- **Exercise aim**: Check each line of the listing, and copy it if it contains the word "them".

- **Source data**:
============================================================
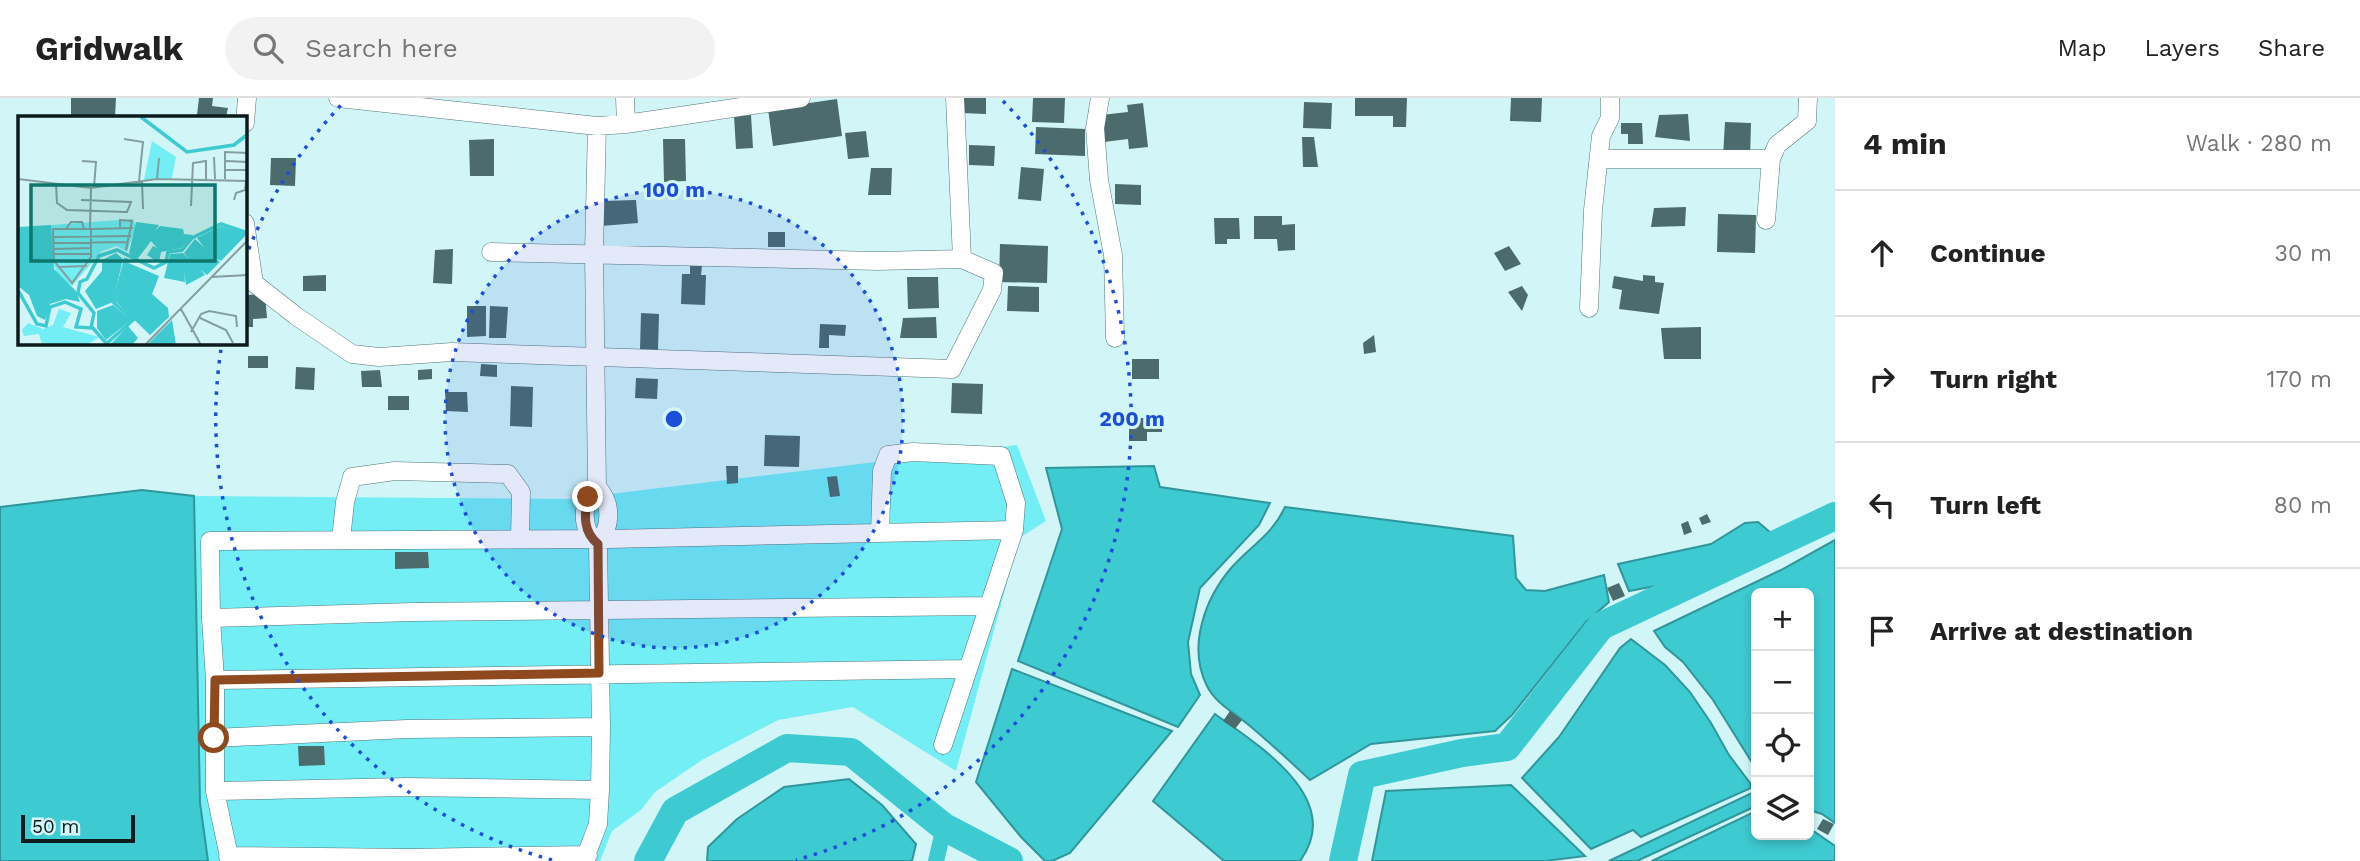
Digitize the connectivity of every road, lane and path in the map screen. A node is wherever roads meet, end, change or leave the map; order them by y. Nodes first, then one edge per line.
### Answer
============================================================
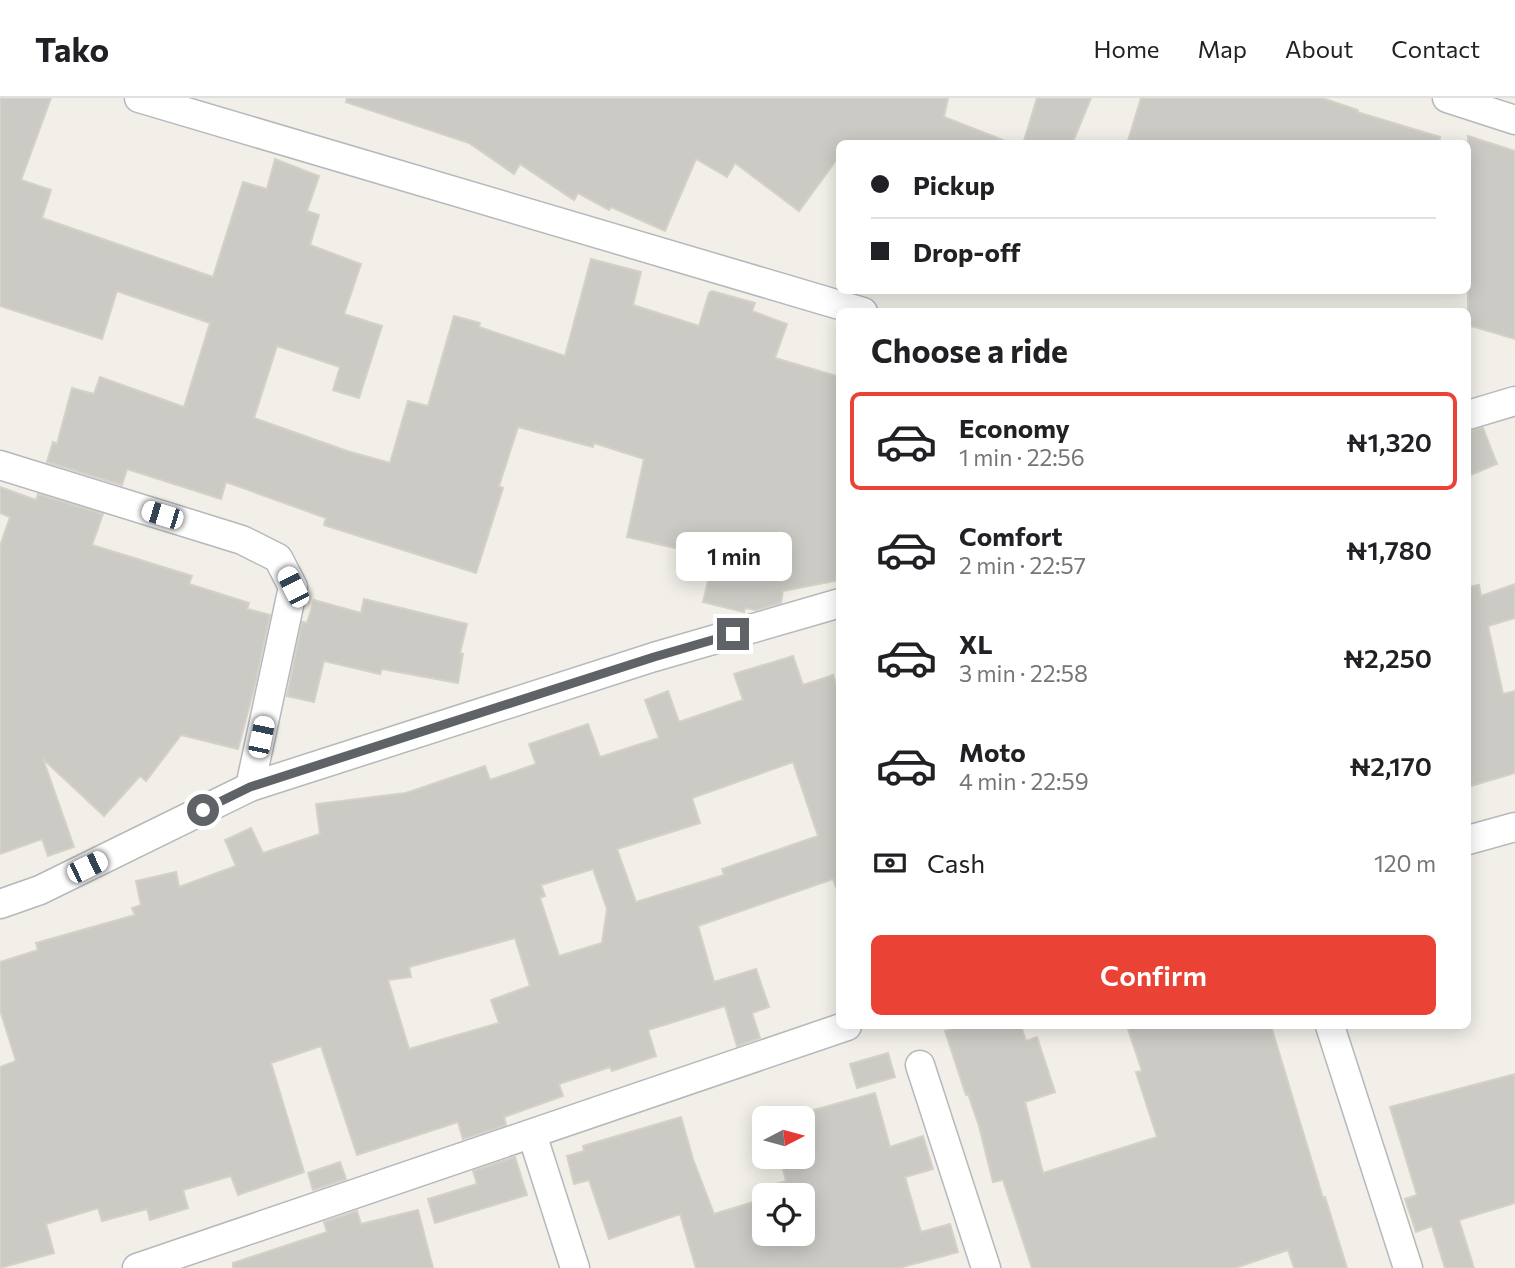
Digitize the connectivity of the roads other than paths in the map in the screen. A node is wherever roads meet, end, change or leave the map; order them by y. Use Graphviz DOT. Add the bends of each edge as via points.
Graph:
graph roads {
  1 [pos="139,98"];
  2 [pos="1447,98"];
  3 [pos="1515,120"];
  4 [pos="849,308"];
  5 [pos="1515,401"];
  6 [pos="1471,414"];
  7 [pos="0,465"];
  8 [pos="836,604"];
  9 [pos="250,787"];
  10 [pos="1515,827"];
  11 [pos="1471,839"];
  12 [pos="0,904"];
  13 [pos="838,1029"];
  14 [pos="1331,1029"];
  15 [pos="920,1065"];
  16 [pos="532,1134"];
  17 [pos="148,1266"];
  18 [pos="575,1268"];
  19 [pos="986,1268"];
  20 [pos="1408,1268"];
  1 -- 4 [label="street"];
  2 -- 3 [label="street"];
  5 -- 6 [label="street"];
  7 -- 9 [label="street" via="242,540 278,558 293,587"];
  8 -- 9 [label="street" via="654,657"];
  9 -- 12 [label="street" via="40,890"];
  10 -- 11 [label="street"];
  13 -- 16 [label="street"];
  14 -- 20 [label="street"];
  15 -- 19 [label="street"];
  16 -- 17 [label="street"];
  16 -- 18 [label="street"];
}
============================================================
- **Answer for this exercise**:
Digitize the connectivity of every road, lane and path in the map screen. A node is wherever roads meet, end, change or leave the map; order them by y. Nodes first, then one edge per line.
Digitize the connectivity of the roads other than paths in the map in the screen. A node is wherever roads meet, end, change or leave the map; order them by y. Use Graphviz DOT. Add the bends of each edge as via points.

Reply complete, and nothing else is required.